Lost: "Where the fuck are we?"

Direction: "Fuck off."

See? Isn't it such a lovely little word?

And, now, for a history lesson: The word 'fuck' comes from the late 1800s in England when prostitues were getting arrested for having sex with men for money. The arresting officer would arrest them For Unlawful Carnal Knowledge. Well, the officers got pretty sick and tired of writing that a million times a week, so prostitues then started getting arrested for fucking. And thus, we have a lovely little swear word.

An open letter

To the three smokers who stood outside until three o'clock this morning laughing, screaming, talking and basically being complete assholes I want to say and, truly, I mean this from the bottom of my heart: I hope you get ball cancer.

That is all.

Monday, October 19, 2009

Upcoming films I want to see:

1) The Boondock Saints II: All Saint's Day. (Are you fucking kidding me? I am so there. Do you even have to ask? And yes, Gooch, I'm going with you.)
2) The Men Who Stare At Goats. (They played Boston, More Than a Feeling in the trailer. Gotta represent, yo. It IS my ringtone.)
3) 2012. (Want to get prepared. Actually, maybe I won't see this...Don't even get me started on the whole, "World's gonna end in 2012 bullshit.")
4) Pirate Radio. (British people. That's all I need.)

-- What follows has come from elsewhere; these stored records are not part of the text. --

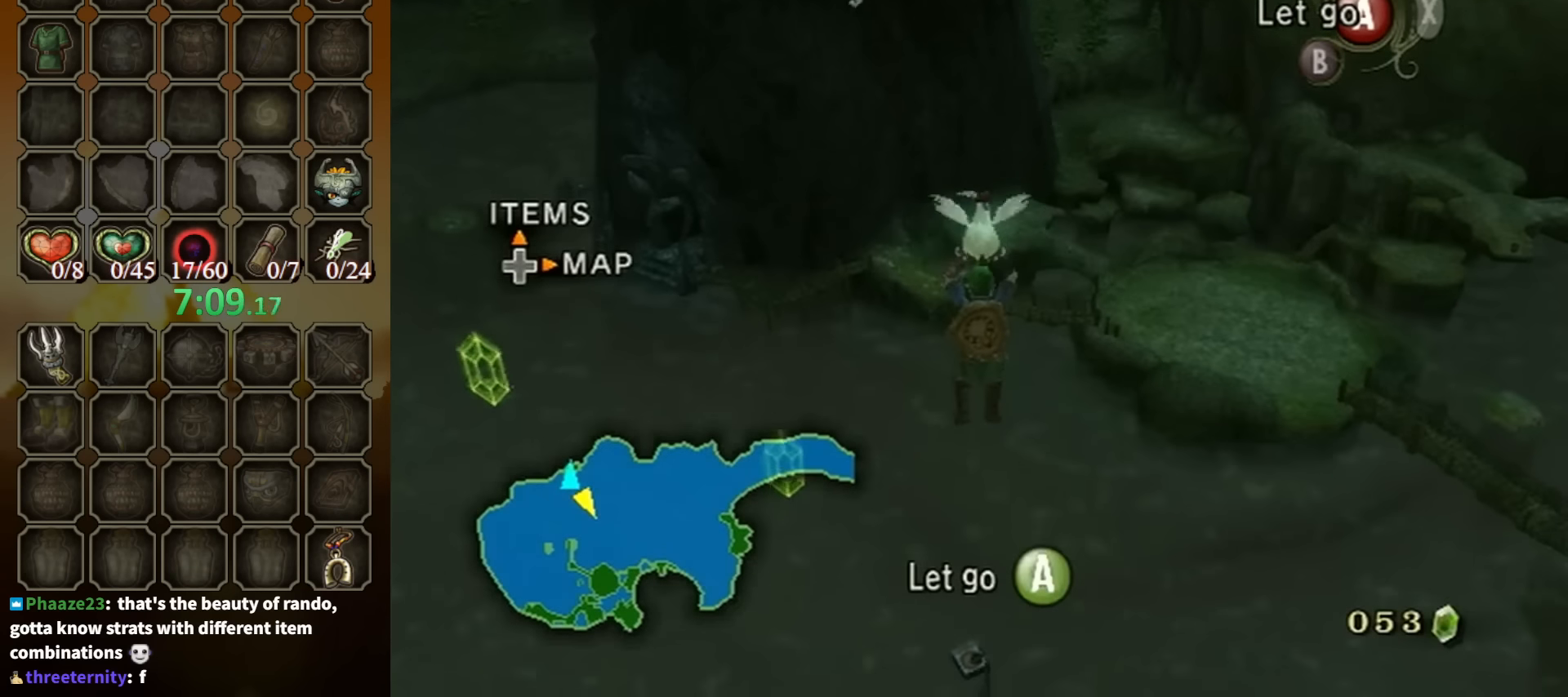
{"buttons": [], "left_stick": "center", "right_stick": "center", "events": [[200, "left_stick", "center"]]}
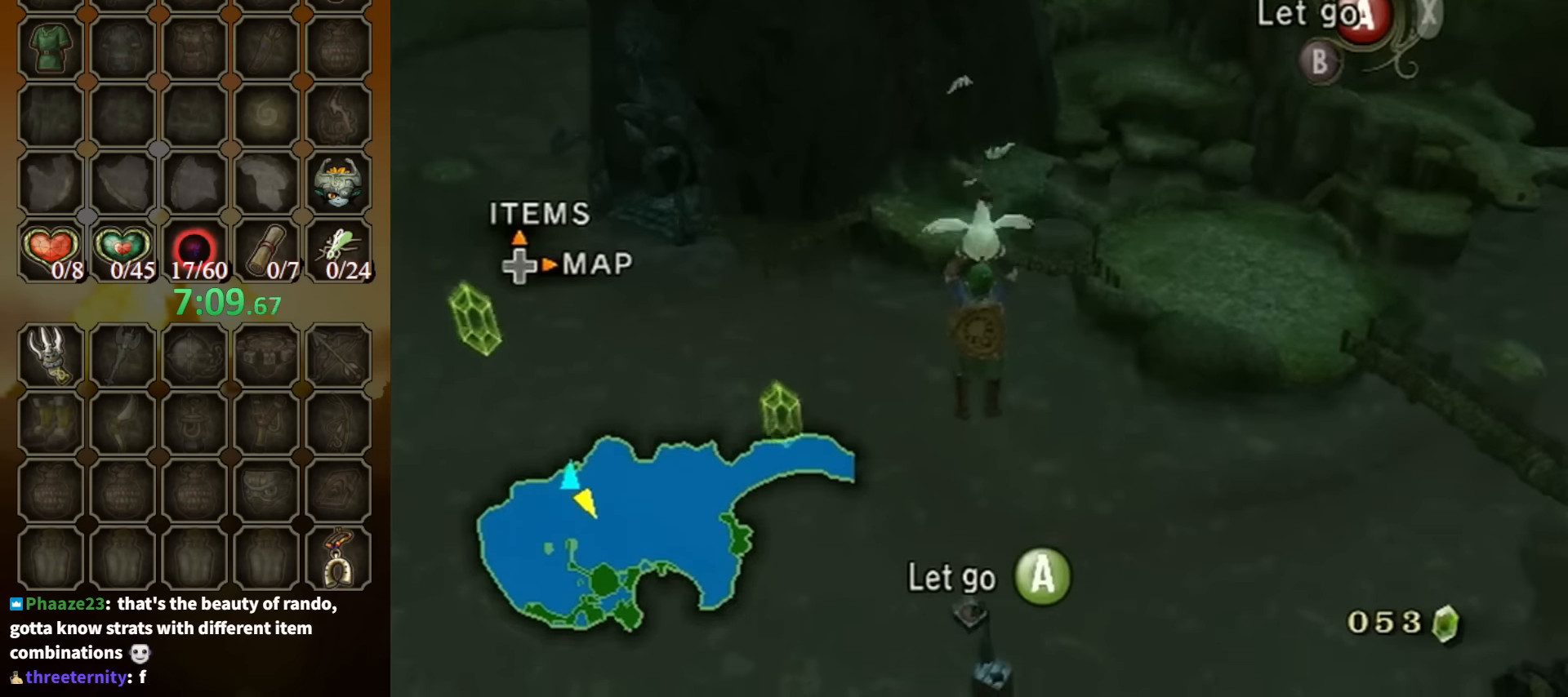
{"buttons": [], "left_stick": "up", "right_stick": "center", "events": [[267, "left_stick", "up"]]}
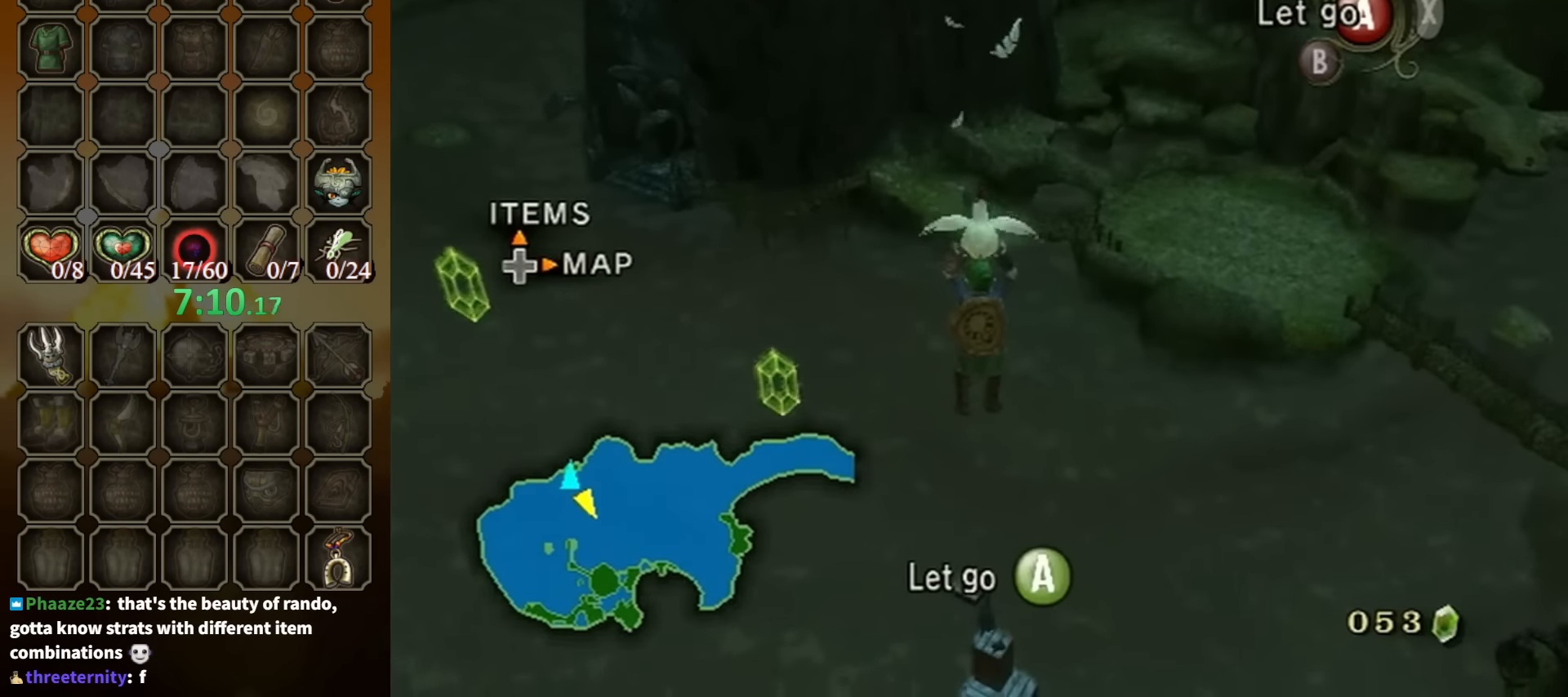
{"buttons": [], "left_stick": "up", "right_stick": "center", "events": []}
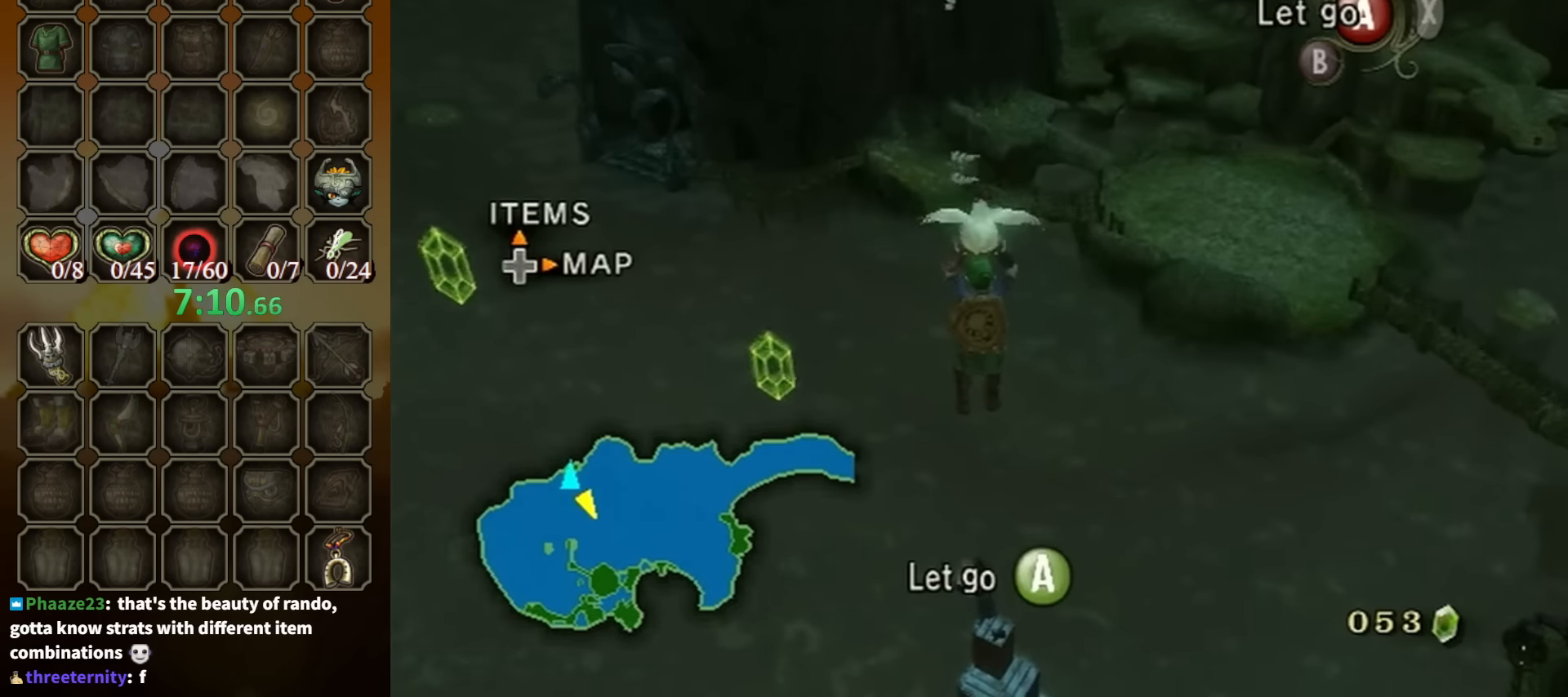
{"buttons": [], "left_stick": "up", "right_stick": "center", "events": []}
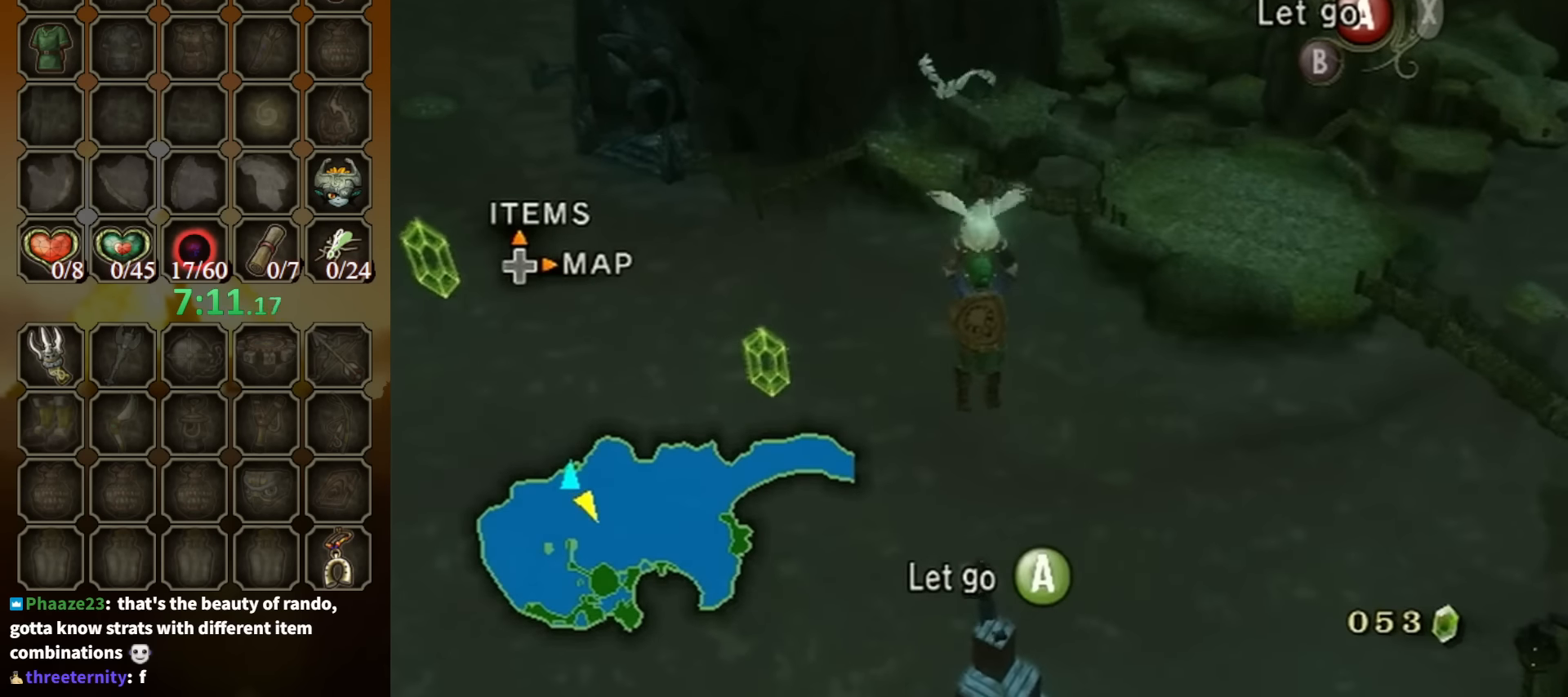
{"buttons": [], "left_stick": "up", "right_stick": "center", "events": []}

What the...That's all I'm seeing through the end of the year? I knew my movie watching was going to peak after Inglorious Basterds! Damn it. I can already tell you I won't see number 2 and 4.
And no, I will absolutely not be going to see New Moon. The only way you could get me to go to that movie would be if you would agree on these three terms: 1) Go dressed from head to toe in Harry Potter gear. This includes, but is not limited to, "HARRY POTTER IS LOADS BETTER THAN TWILIGHT COULD EVER HOPE TO BE!!" shirts. 2) Join in with me as I loudly react to what happens on screen. Now, this could be anything from groaning, to flat out screaming, "STOP CRYING! STOP IT! YOU ARE SO FRIGGING...YOU SEE THAT CLIFF IN THE BACKGROUND? GO JUMP OFF OF IT, BUT THIS TIME, DON'T MISS THE ROCKS!" and, finally, 3) Protect me. Twihards are probably flat-chested girls, but a hundred of them will put a dent in me.

Swear Word of the Day

Clusterfuck.


Example:
"After losing his job, his girlfriend and his dog, and then getting arrested, Jimmy was going through a clusterfuck of emotions."

Sunday, October 18, 2009

New Moon

On Friday I walked into New Moon and immediately had a small, yellow piece of paper in my face. Then, someone said, "We're having a New Moon release party here, just so you know." And then the paper stayed in front of my face as I just stared back at the person without blinking. Finally, he seemed a little freaked out and handed it over to my friend, giving her a weird look as though to say, "Why did you let Chubs off her leash?" My friend shrugged.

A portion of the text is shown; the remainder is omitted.